*Problem requirements*
Repeat the items verbatim from the line that contains "Is the sum of" through the line that contains "Jubilado ≥ 28%", with both of those lines included.

*Data in this exercise*
+ + +
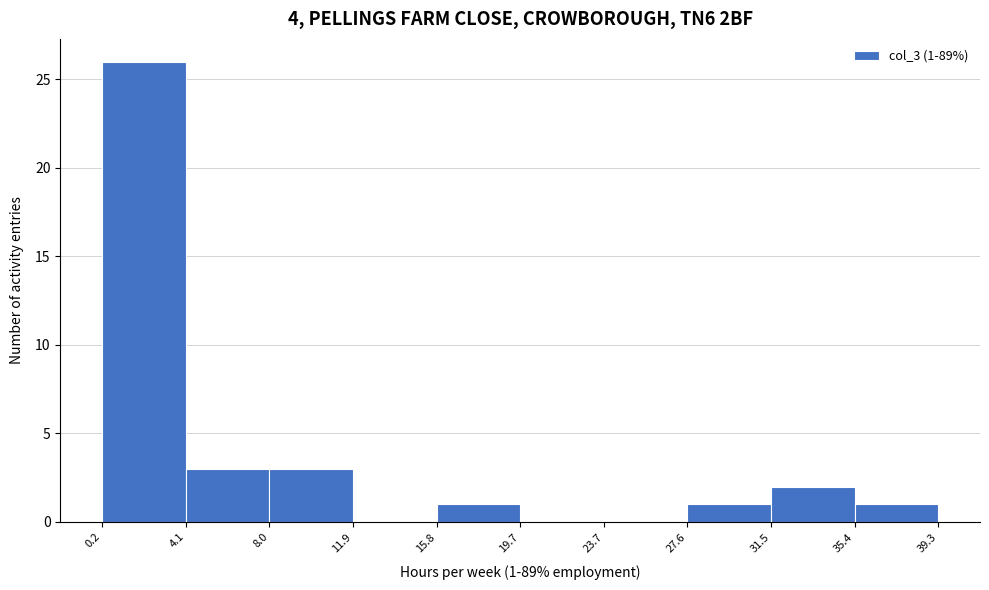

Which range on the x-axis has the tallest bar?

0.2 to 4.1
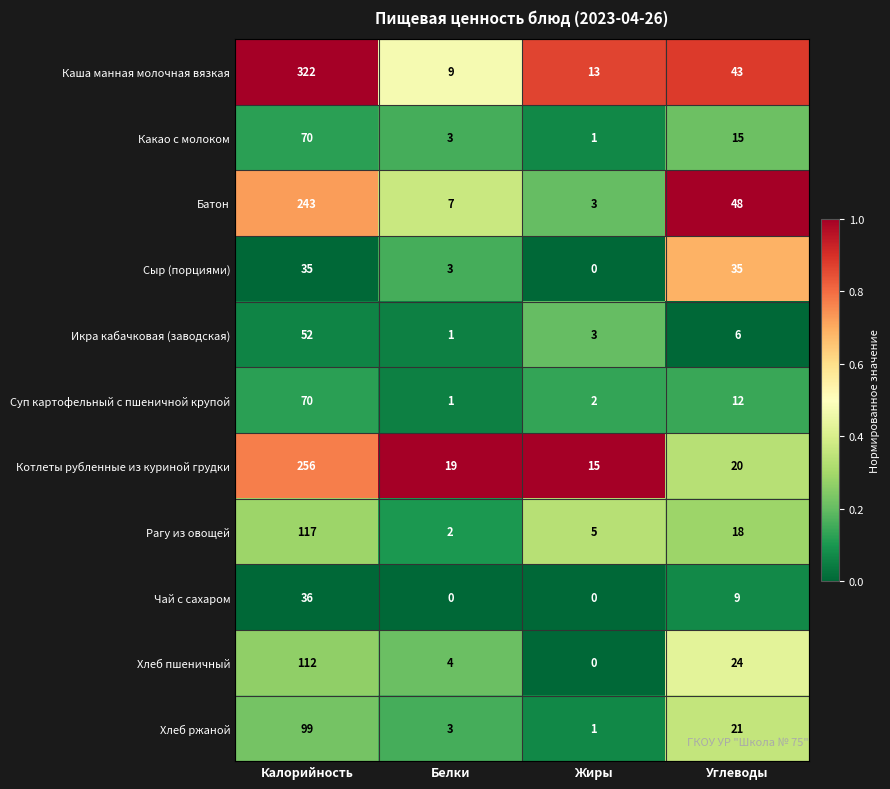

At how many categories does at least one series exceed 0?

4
+ + +
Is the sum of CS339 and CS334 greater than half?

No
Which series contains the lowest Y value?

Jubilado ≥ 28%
+ + +
*Exercise solution*
Is the sum of CS339 and CS334 greater than half?

No
Which series contains the lowest Y value?

Jubilado ≥ 28%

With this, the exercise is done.